# LeetCode Challenge #4: How Many Numbers Are Smaller Than the Current Number

### Problem statement: 
Given the array nums, for each nums[i] find out how many numbers in the array are smaller than it. That is, for each nums[i] you have to count the number of valid j's such that j != i and nums[j] < nums[i].

Return the answer in an array.

**Example 1:**
```
Input: nums = [8,1,2,2,3]
Output: [4,0,1,1,3]
```
Explanation: 
- For nums[0]=8 there exist four smaller numbers than it (1, 2, 2 and 3). 
- For nums[1]=1 does not exist any smaller number than it.
- For nums[2]=2 there exist one smaller number than it (1). 
- For nums[3]=2 there exist one smaller number than it (1). 
- For nums[4]=3 there exist three smaller numbers than it (1, 2 and 2).

**Example 2:**
```
Input: nums = [6,5,4,8]
Output: [2,1,0,3]
```
### Step-by-Step Solution
**Identify Patterns**
After reading the problem and examples, we can observe 2 things:
1. The problem output is an array.
2. The brute force way to solve is a nested for loop.
> Although this problem can be solved multiple ways like using a HashMap, I want to keep this tutorial simple. So no data structures.

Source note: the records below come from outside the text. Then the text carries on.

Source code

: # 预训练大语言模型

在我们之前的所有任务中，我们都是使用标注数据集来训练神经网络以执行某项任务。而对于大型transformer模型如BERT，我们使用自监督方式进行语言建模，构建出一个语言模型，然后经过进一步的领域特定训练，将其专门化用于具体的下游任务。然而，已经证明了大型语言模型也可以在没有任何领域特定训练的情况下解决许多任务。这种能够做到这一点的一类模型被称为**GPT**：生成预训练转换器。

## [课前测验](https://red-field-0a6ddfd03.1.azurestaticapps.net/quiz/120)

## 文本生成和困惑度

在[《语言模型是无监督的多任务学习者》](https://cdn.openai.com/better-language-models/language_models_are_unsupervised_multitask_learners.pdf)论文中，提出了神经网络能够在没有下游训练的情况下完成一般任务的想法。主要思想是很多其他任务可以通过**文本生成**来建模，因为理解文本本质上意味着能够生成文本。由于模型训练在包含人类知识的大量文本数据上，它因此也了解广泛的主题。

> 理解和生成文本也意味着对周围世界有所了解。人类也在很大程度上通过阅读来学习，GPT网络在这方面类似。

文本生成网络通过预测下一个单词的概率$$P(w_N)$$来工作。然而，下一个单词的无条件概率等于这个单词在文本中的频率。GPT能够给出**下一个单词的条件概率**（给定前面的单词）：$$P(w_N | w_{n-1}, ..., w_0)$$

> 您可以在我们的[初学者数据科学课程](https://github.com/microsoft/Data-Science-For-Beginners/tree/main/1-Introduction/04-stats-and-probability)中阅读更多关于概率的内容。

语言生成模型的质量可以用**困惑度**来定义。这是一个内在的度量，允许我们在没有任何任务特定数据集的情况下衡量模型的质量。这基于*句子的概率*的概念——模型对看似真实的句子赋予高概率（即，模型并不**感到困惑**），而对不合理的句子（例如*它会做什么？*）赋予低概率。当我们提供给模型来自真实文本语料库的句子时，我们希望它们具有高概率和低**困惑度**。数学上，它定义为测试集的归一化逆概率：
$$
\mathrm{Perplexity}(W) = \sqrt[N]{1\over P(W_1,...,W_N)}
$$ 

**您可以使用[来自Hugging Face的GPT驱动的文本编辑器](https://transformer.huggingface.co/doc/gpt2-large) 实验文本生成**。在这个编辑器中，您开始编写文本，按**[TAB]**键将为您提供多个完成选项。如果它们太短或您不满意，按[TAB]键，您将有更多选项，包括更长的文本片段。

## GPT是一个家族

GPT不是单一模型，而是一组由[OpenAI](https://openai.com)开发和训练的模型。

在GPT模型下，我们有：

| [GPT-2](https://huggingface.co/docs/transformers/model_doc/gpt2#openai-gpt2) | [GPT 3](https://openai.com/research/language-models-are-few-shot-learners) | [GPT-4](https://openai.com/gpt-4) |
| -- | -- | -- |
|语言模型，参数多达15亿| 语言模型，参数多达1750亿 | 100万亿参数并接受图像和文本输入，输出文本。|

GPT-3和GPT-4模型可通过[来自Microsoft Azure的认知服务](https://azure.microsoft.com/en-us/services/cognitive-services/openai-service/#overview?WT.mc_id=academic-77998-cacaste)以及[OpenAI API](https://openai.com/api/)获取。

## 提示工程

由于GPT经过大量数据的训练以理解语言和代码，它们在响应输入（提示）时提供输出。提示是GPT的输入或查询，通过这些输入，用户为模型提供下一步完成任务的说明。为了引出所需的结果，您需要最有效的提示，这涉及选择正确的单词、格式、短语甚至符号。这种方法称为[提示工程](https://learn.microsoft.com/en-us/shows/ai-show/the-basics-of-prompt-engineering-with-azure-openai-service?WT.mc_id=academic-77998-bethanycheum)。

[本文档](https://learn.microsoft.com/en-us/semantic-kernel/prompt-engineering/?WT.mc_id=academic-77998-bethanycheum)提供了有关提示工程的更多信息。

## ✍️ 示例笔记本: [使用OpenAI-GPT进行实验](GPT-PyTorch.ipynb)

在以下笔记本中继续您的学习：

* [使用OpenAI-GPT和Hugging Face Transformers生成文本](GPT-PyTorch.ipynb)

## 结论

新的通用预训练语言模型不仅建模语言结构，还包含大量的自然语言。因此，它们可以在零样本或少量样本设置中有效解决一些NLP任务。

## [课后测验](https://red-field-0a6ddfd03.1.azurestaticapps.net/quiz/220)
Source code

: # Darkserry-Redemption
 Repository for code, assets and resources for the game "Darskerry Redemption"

**Write the Pseudocode** So let's try writing a solution for this problem without code:
1. Initialize the output array called output. It has the same length as nums array.
2. Create a for loop to iterate the current number nums[i].
3. Initialize an int count to track smaller numbers.
4. Create the nested for loop to iterate through nums array to check if nums[j] < nums[i]. If so, increase count by 1 and let output[i] = count.
5. Finally, at the end of the outer for loop, return the output array.

**Let's get coding!** Now, we can write the Java code as follows:
```
class Solution {
    public int[] smallerNumbersThanCurrent(int[] nums) {
        
        int output[] = new int[nums.length];
        
        for(int i = 0; i < nums.length; i++){
            int count = 0;
            for(int j = 0; j < nums.length; j++){
                if(nums[j] < nums[i]){
                    count++;
                    output[i] = count;
                }
            }
        }
        return output;
    }
}
```
### Conclusion
This solution is not optimized both in terms of time and space. The brute force solution is the most beginner-friendly solution I could think of because I want to avoid using data structures and complicated algorithms for this tutorial series. But of course, I encourage everyone to try solving this problem optimally as a challenge. Good luck!